On your first point, we all draw inferences, humans and computers alike. However, you could produce a set of results from pagerank and have a set of humans evaluate them, and the humans would more or less agree on what is a false positive and what is a true positive. Also similarly , but with a bit more effort) you could find some false negatives. This means that the inference of pagerank is somehow inferior to the human inference, (given that humans are the standard here).
This does open up a very interesting line of thought however. Could there be a situation where a machine could have a definition that humans just couldn’t match? Somehow humans picking items out of a set that doesn’t match what the algorithm defines, even after being trained against that algorithm or even being able to read the code, even when not limited by perception constraints or time? If not, why? It’s commonly accepted here that humans aren’t the optimally intelligent design that could possibly exist. So perhaps this thing that we have, that is not intelligence but some aspect of it could be replicated to avoid OBP (and perhaps this would be a breakthgough for FAI). If yes, then there could be a situation where the machine holds the actual definition, and the human is the one doing optimization by proxy. In fact, there’s nothing to prohibit that from occuring now, if at all possible. I am not sure where this line of thought leads, I think I may be conflating value systems and intelligence, but I do need to think more about it.
On your second point, yes, google cannot be a full uFAI example. What I meant to show, is that even when it is being constantly supervised, it can still cause measurable and unintended outcomes, and what is more, we are not even sure how to prevent them given the incentive structure that exists.
Thanks for the reply :)
I guess I was reacting to your suggestion later in the article that we should try to remove the proxy and instead just look right at the underlying “page quality” characteristic (or perhaps I misinterpreted that?) My objection is that, yes, one can (implicitly or explicitly) define an underlying quality characteristic of pages, and no, Google is not perfect at estimating that value, but however you go about estimating that parameter, the process will always involve making some observations about the page in question (e.g. local hyperlink structure) and then doing inference. Although the underlying characteristic might be well-defined, there is no way, even in principle (even given unlimited data and computing power far beyond that of a human), to just “look right at the underlying characteristic”—I don’t even think that phrase is meaningful.
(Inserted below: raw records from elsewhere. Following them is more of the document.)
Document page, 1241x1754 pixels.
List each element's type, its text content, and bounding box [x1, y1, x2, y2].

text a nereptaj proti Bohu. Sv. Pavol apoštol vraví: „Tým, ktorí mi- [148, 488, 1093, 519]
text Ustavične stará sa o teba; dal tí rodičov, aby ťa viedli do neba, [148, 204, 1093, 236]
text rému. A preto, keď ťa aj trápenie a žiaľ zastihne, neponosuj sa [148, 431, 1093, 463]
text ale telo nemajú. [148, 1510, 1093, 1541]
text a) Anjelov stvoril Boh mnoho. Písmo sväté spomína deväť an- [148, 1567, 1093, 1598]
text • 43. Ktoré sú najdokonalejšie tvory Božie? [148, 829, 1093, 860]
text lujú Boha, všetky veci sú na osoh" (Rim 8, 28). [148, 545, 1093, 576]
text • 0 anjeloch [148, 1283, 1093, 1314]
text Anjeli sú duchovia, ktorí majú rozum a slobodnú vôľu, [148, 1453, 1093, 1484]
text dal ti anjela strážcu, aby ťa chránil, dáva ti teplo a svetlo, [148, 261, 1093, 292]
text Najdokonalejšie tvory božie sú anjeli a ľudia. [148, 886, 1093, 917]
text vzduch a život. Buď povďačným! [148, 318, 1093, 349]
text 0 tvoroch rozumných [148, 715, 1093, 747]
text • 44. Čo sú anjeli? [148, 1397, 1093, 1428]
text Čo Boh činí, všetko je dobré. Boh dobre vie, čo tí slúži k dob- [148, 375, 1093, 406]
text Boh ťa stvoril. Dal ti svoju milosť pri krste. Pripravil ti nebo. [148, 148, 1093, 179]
If humans were given the same task then they would also follow the evidence-inference procedure, albeit with more sophisticated forms of inference than the Google programmers can work out how to program into their computers.
So I think that “get rid of the proxy” really means “gather more and different types of evidence and improve the page quality-inference procedure”.
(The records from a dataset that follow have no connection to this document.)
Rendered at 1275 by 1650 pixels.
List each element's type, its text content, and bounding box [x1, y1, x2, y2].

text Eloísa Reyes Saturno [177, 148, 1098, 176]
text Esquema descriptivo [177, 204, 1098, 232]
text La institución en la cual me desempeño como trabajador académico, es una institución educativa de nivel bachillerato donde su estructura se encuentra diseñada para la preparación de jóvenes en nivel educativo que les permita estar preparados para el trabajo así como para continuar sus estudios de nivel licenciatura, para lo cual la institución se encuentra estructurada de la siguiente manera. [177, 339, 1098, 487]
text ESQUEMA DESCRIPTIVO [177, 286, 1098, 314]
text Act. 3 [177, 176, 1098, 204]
I think at this point we’re hitting on the question of whether truly correct definitions exist. I believe Eliezer had some articles in the past about thingspace and ‘carving reality at its joints’, but, while this assumption underlies my article, I do see your point. In this case you would say that the algorithm has approached the ‘true characteristic’ when humans cannot discern any better than it can.
I guess one example is a guy who wrote a few articles for Hacker News, they got reasonably upvoted, and then he came out and said that he was producing them based on some underlying assumptions about what would do good on HN. Some people were negative and felt manipulated, but not everyone agreed that this was spam. The argument was “if you upvoted it, then you enjoyed it, and what the process that produced the article was shouldn’t matter”.
If you consider that spam, then certainly it’s spam beyond the human capability to detect it. But what you really need there is a process to infer intention, which may well be impossible.